- _Extracted data_
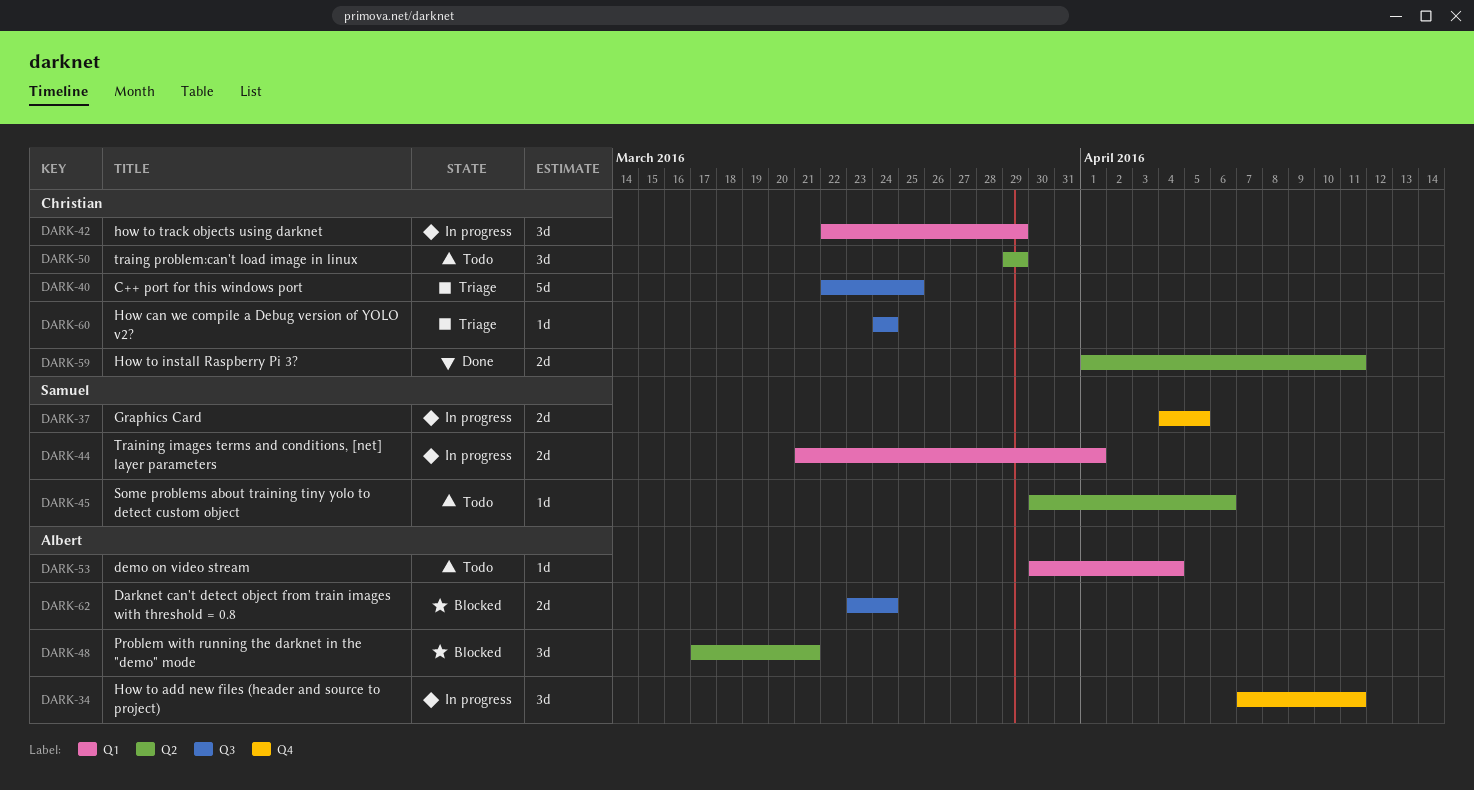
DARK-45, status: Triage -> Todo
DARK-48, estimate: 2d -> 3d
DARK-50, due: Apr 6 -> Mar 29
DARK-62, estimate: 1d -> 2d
* * *
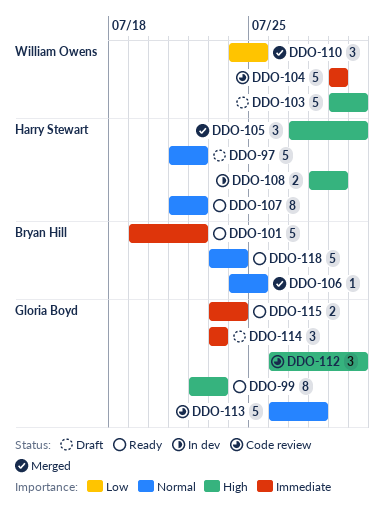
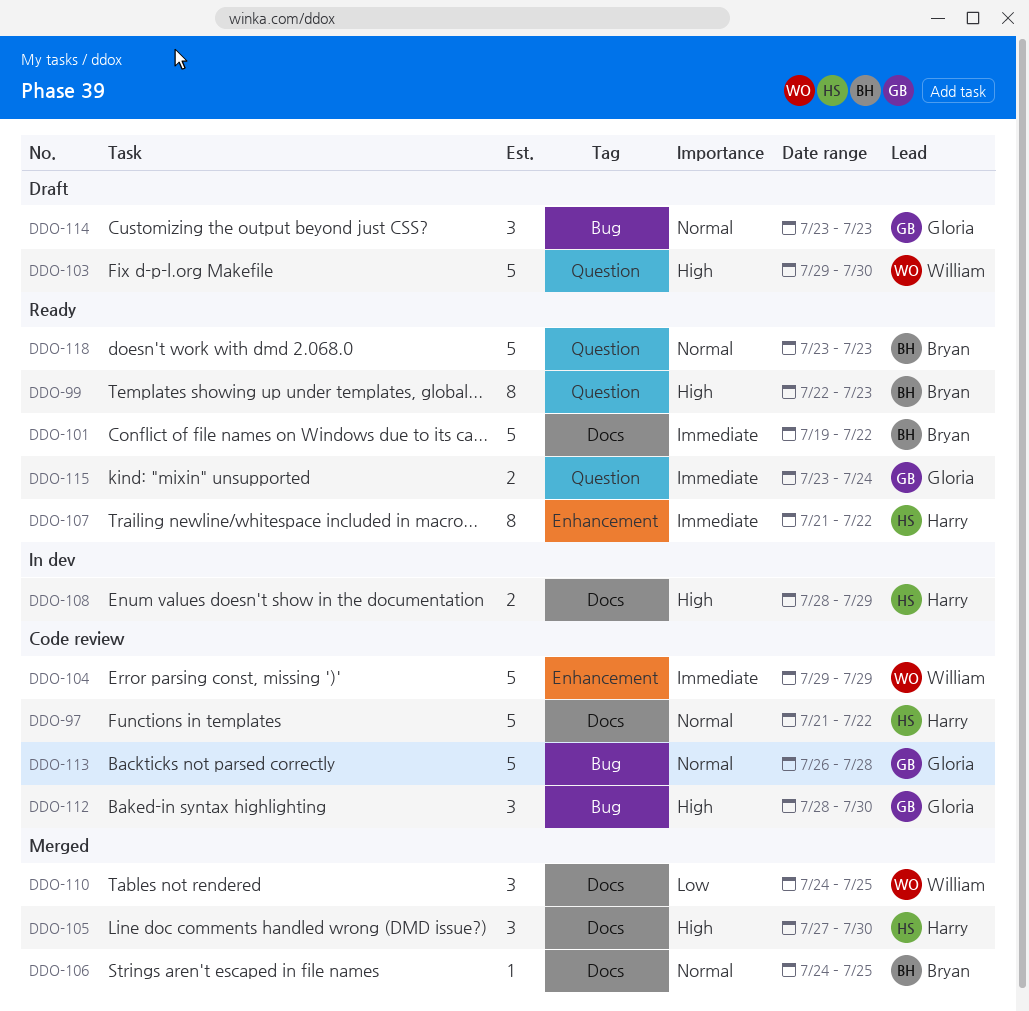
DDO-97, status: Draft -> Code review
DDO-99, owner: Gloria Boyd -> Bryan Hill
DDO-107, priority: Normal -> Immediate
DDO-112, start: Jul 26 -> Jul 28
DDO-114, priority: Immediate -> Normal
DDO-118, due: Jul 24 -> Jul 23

- _What the task asks_
Go through the records line by line, and copy each line that holds the string "Normal".

- _Answer area_
DDO-107, priority: Normal -> Immediate
DDO-114, priority: Immediate -> Normal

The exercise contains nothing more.